Next evaluate the benchmark using the scopbenchmark/scripts/bench.noselfhit.awk script in the foldseek-analysis repository.

lib/foldseek-analysis/scopbenchmark/scripts/bench.noselfhit.awk lib/foldseek-analysis/scopbenchmark/data/scop_lookup.fix.tsv <(cat out/benchmark/foldseek/alignment.ma | sed -E 's|.pdb||g') > out/benchmark/foldseek.rocx
awk '{ famsum+=$3; supfamsum+=$4; foldsum+=$5}END{print famsum/NR,supfamsum/NR,foldsum/NR}' out/benchmark/foldseek.rocx
# 0.00183202 0.00117703 0.000271187

Now repeat the same process for the unmodified foldseek database for the subset SCOPe database.

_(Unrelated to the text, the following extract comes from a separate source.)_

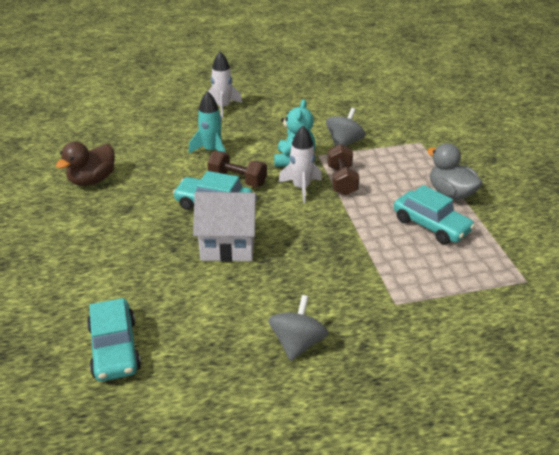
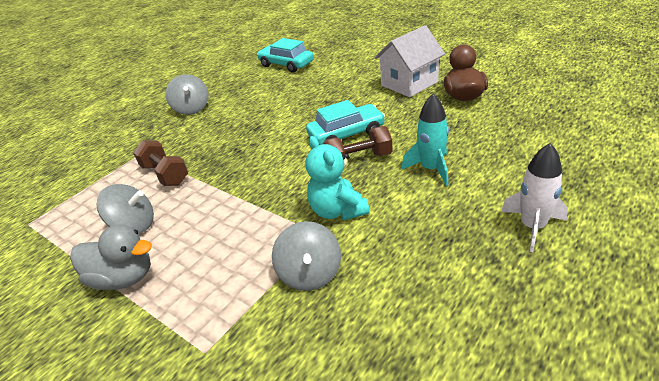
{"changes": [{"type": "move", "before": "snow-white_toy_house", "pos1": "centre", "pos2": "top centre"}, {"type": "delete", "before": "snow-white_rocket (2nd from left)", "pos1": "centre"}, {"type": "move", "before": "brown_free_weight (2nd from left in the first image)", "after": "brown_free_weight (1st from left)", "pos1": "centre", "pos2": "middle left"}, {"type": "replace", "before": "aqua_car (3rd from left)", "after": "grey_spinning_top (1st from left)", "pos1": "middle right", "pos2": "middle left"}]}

mkdir out/benchmark/foldseek/baseline_iter2
./lib/foldseek/build/src/foldseek search ./data/dbs/subset_scope_no_ca/subset_scope ./data/dbs/subset_scope_no_ca/subset_scope ./out/benchmark/foldseek/baseline_iter2/scope_subset ./out/benchmark/foldseek/tmp_baseline/ --threads 64 -s 9.5 --max-seqs 2000 -e 10 --num-iterations 2
./lib/foldseek/build/src/foldseek convertalis data/dbs/subset_scope_no_ca/subset_scope ./data/dbs/subset_scope_no_ca/subset_scope ./out/benchmark/foldseek/baseline_iter2/scope_subset ./out/benchmark/foldseek/baseline_aln.ma
lib/foldseek-analysis/scopbenchmark/scripts/bench.noselfhit.awk lib/foldseek-analysis/scopbenchmark/data/scop_lookup.fix.tsv <(cat out/benchmark/foldseek/baseline_aln.ma | sed -E 's|.pdb||g') > out/benchmark/baseline.rocx
awk '{ famsum+=$3; supfamsum+=$4; foldsum+=$5}END{print famsum/NR,supfamsum/NR,foldsum/NR}' out/benchmark/baseline.rocx
# 0.00203293 0.00147389 0.00036441

Benchmarking full scope structures

# old command generating foldseekaln which compiled correct benchmark statistics
# 1058  2024/05/20 15:41:38 lib/foldseek/build/src/foldseek easy-search data/structures/full_scope_pdb/ data/structures/full_scope_pdb/ out/benchmark/foldseek/scope_full/foldseekaln out/benchmark/foldseek/tmp/ --threads 64 -s 9.5 --max-seqs 2000 -e 10
# mpjw@hulk:consensus3Di(main)$ ll out/benchmark/foldseek/scope_full/foldseekaln
# -rw-rw-r-- 1 mpjw mpjw 284M May 20 15:43 out/benchmark/foldseek/scope_full/foldseekaln

mkdir out/benchmark/foldseek/scope_full
foldseek easy-search data/structures/full_scope_pdb/ data/structures/full_scope_pdb/ out/benchmark/foldseek/scope_full/scope_full.ma out/benchmark/foldseek/tmp2/ --threads 64 -s 9.5 --max-seqs 2000 -e 10
lib/foldseek-analysis/scopbenchmark/scripts/bench.noselfhit.awk lib/foldseek-analysis/scopbenchmark/data/scop_lookup.fix.tsv <(cat out/benchmark/foldseek/scope_full/scope_full.ma) > out/benchmark/scope_full.rocx
awk '{ famsum+=$3; supfamsum+=$4; foldsum+=$5}END{print famsum/NR,supfamsum/NR,foldsum/NR}' out/benchmark/scope_full.rocx
# 0.861651 0.48617 0.105976

Plotting benchmark results

First we need to prepare plotting data from .rocx file.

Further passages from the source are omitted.